8 Mar 2017

Minister, unions dispute size of education spending increase

4:35 pm on 8 March 2017

Education Minister Hekia Parata is at odds with teacher unions over how much money the government is spending on schools.

Hekia Parata

Hekia Parata said there was only one set of data - the government's accounts. Photo: RNZ / Rebekah Parsons-King

The Educational Institute and the Post Primary Teachers Association have accused Ms Parata of using "alternative facts" in repeated statements that government funding for schools has increased 35 percent since 2008.

The unions said analysis of actual government spending by the firm Infometrics showed direct spending on schools through operations funding, teacher salaries and capital expenditure had increased about 25 percent from $4.62 billion in 2008 to $5.45 bn in the 2015 calendar year.

They said once inflation and roll growth were taken into account, the increase on a per student basis was just 2.3 percent.

Ms Parata's office provided RNZ with figures for a longer period and based on financial years rather than calendar years - from 2007-2008 to 2016-2017.

That information showed a 35 percent increase in spending on education, only if early childhood education was included.

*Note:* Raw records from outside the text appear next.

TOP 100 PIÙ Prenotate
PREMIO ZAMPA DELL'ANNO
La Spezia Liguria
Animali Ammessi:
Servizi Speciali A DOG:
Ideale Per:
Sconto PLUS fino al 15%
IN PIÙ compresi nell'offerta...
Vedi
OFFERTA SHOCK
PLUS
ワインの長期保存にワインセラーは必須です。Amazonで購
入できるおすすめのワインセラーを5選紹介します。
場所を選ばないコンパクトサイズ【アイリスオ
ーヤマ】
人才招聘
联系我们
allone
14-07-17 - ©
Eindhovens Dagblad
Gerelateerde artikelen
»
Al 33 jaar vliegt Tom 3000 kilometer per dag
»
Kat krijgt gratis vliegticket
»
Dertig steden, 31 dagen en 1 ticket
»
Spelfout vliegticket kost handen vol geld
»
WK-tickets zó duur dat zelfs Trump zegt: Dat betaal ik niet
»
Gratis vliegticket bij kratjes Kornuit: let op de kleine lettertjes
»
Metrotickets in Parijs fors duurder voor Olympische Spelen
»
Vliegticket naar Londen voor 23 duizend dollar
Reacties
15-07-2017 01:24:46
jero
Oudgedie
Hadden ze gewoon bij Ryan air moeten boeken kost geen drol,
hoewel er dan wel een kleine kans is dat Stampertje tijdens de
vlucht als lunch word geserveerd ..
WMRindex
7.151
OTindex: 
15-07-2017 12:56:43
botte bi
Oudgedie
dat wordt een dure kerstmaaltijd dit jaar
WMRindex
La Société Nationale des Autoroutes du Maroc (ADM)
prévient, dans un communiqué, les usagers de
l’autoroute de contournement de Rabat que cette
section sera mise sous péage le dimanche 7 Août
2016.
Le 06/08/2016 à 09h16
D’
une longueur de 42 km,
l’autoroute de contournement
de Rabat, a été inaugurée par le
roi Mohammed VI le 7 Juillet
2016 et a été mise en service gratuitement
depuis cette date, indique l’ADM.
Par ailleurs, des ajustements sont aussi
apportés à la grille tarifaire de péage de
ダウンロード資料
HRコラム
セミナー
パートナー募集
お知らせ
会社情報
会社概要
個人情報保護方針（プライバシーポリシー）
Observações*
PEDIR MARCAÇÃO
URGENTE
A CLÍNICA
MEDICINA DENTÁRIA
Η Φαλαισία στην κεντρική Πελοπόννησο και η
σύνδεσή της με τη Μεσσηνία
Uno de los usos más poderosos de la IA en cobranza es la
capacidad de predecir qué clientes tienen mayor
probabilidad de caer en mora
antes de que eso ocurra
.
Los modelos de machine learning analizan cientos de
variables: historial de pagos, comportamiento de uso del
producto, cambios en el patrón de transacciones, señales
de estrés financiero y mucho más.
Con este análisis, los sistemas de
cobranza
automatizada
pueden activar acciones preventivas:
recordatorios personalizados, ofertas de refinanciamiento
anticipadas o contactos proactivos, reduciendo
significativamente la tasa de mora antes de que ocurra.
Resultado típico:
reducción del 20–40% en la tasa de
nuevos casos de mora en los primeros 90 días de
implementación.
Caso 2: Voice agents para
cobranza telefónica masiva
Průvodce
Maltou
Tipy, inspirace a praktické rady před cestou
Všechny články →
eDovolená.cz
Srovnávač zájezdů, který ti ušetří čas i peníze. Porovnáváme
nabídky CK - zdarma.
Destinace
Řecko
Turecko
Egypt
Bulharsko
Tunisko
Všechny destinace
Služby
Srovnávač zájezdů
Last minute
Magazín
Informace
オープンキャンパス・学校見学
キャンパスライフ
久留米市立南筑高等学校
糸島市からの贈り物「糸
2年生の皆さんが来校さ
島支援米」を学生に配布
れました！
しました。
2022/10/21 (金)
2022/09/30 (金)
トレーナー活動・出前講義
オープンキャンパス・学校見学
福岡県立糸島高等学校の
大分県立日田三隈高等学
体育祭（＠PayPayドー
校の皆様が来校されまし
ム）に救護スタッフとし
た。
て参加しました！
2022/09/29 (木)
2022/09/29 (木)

Spending on schools increased 32 percent in that period.

The spending increase fell further to just 23 percent if the start date for measurement was moved to a different point in 2008 - the 2008-2009 financial year.

The president of the Educational Institute, Paul Goulter, said the minister's figures made it sound like schools should be well-off, but they were not.

"Every school across the country is under-going a significant funding squeeze," he said.

Ms Parata said 35 percent was correct.

"It's not a question of the union's figures versus the Minister of Education's figures. There's only one set of data, they are the government's accounts," she said.

Ms Parata said New Zealand spent a higher percentage of public funding on education than any other OECD country and funding had increased at a higher rate than inflation.